When Hurricane Harvey dumped staggering amounts of rain on the city in 2017, another young mother, Daija Jackson, had recently moved into what she hoped would be a starter apartment for her young family. Flooding soaked their clothes and toys, and more precious items, like her newborn daughter’s bassinet, she said.
“We were trying to get on our feet, but then the storm hit,” said Ms. Jackson, now 22. “It pushed us way back.”
They lived in a hotel for months, only to return to find that their new apartment had problems with mold, according to the lawsuit.
Although moving isn’t ideal for everyone — it can be especially disruptive for seniors and people with disabilities — Ms. Jackson is among those leading the fight to get out.
“I don’t want to stay here,” she said. “Period.”
Where will they go?
As the nation grapples with both its affordable housing crisis and the realities of living on a warming planet, the tensions gripping Arbor Court could soon play out in other communities across the country.

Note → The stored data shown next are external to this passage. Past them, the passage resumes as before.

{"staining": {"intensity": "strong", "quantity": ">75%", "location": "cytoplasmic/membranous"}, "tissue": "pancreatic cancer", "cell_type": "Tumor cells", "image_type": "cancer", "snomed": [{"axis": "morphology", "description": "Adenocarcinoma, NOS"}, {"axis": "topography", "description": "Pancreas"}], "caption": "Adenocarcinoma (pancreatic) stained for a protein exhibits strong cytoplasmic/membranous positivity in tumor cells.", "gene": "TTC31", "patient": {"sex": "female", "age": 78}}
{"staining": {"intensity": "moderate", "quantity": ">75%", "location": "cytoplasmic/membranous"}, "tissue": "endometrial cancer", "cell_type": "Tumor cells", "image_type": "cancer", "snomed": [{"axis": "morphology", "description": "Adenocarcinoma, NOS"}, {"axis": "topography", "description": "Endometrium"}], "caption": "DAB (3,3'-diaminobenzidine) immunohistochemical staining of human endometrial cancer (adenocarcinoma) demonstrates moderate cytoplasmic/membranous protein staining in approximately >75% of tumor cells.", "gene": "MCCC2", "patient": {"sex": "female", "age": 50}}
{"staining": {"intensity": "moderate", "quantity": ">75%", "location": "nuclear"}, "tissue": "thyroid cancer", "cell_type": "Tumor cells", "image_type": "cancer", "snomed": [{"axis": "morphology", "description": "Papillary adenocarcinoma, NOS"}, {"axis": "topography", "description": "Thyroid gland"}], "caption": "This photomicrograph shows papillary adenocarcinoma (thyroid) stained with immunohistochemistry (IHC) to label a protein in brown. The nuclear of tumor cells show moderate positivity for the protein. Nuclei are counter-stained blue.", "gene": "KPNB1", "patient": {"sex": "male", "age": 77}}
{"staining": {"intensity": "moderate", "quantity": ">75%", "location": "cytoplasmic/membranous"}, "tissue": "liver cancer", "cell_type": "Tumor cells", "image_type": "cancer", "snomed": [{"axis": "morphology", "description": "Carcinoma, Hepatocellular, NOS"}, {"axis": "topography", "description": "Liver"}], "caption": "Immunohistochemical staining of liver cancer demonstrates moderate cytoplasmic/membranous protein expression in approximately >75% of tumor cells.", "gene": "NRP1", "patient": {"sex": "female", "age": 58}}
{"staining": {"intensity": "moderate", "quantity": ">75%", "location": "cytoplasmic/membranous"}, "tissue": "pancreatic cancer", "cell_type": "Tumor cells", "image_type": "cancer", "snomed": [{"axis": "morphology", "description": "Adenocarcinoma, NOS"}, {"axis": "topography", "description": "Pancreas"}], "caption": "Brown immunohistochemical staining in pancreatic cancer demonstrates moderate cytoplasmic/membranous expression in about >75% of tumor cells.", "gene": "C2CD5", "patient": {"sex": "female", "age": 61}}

“It’s not something that is going to go away,” Dr. Bullard said. “You can point to this apartment and say, How many times or how much damage and harm must those residents fare? And how many times do we have to say, Not again?”
Ms. Schoeman acknowledged that the government could not suddenly withdraw support from all properties in flood plains without creating a new crisis of homelessness. But she said HUD could lead the way by coming up with creative solutions.
The agency could incentivize communities to use grant money to come up with local plans, a strategy a housing authority in North Carolina hopes to use to relocate two public housing properties out of flood zones. Last year, HUD allocated nearly $16 billion for states to use on disaster mitigation.
Ms. Schoeman also raised the possibility of “climate vouchers,” to give people living in vulnerable areas the choice to relocate.
In Houston, Arbor Court has requested to move its contract to another apartment complex 25 miles away and on the other side of town. Mr. Chaiken said that his client was working on fixing up the property and that it would be ready for families to live in soon.
Residents’ lawyers argue that would perpetuate racial segregation — the new address is in a ZIP code that is about 70 percent black. They are instead asking for portable housing vouchers, often thought of as “golden tickets” that allow families to move into better neighborhoods of their choosing. But in reality, many landlords refuse to accept them, particularly in hot housing markets.
Officials said HUD was working toward a solution, which could include giving the residents a choice between the two options.
Until then, Ms. White is still living at Arbor Court, waiting out each new rainstorm. She also worries about safety and roaches in the kitchen. But she hopes not for much longer.
Her vision for her next home is simple.
“No roaches, no gunshots, no flooding,” she said. “Everything opposite from where I am now.”